* PROVIDED PASSAGE
The easiest way to think of it is terms of the cube square law coming into play.
The speed at which a star can radiate heat is mostly dependent on its surface area. but it's ability to generate heat is dependent on its volume. Surface area increases with the square of the increase in radius but volume increases with cube of the radius. As a star grows in a diameter it's inside grows faster than its outside.
Even if all other factors stayed the same, the star would grow hotter because it has less surface area to radiate from.
Since gravity is dependent on volume, the gravitational compression (simplistically) scales with the cube as well. So, a larger star compresses its interior more per unit of mass than does a smaller star.
As Joan.bdm pointed out, stars have an interior volume, the burning zone down towards the core in which the pressures are high enough for fusion to take place. Probably should call it the burning volume
The burning volume is the volume in which fusion can occur. Fusion occurs once a specific threshold of heat and pressure have been reached. Below that threshold, fuel consumption is zero.
The cube square law means that the relative size of the burning volume to total volume increases faster than the diameter. E.g If a small star has ten percent of its mass inside the burning zone, a star with twice the diameter will have 20% of its total volume inside the burning zone. (actual ratios invented for demonstration purposes.)

* MATERIAL
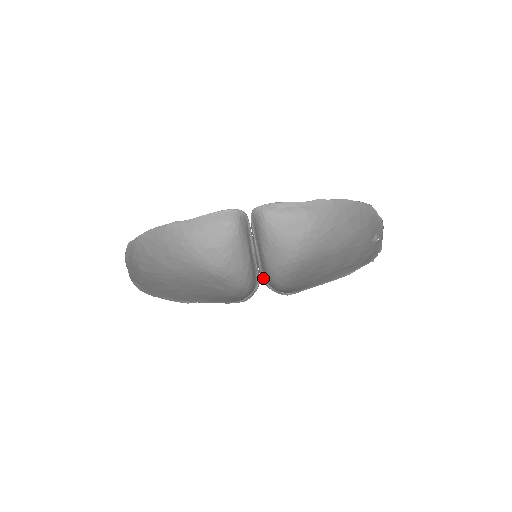
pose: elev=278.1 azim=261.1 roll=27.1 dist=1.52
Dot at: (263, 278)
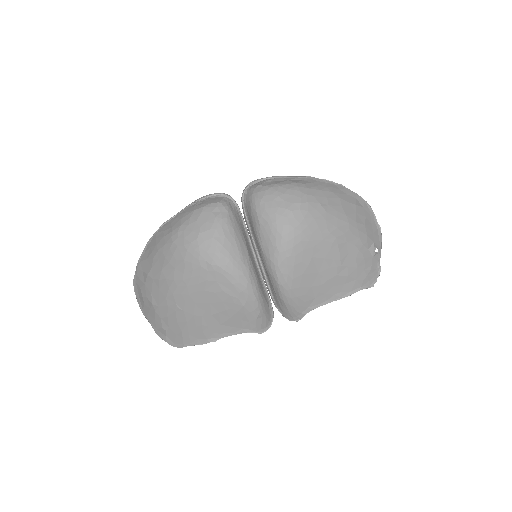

* WHAT YOU SHOULD DO
Answer these questions using the text on star size above:
(a) What does the text say a star's ability to generate heat depends on?
(b) According to the text, what is fuel consumption below the threshold of heat and pressure?
(c) What does the text say gravitational compression scales with?

* CORRECT RESULT
(a) Its volume.
(b) Zero.
(c) The cube.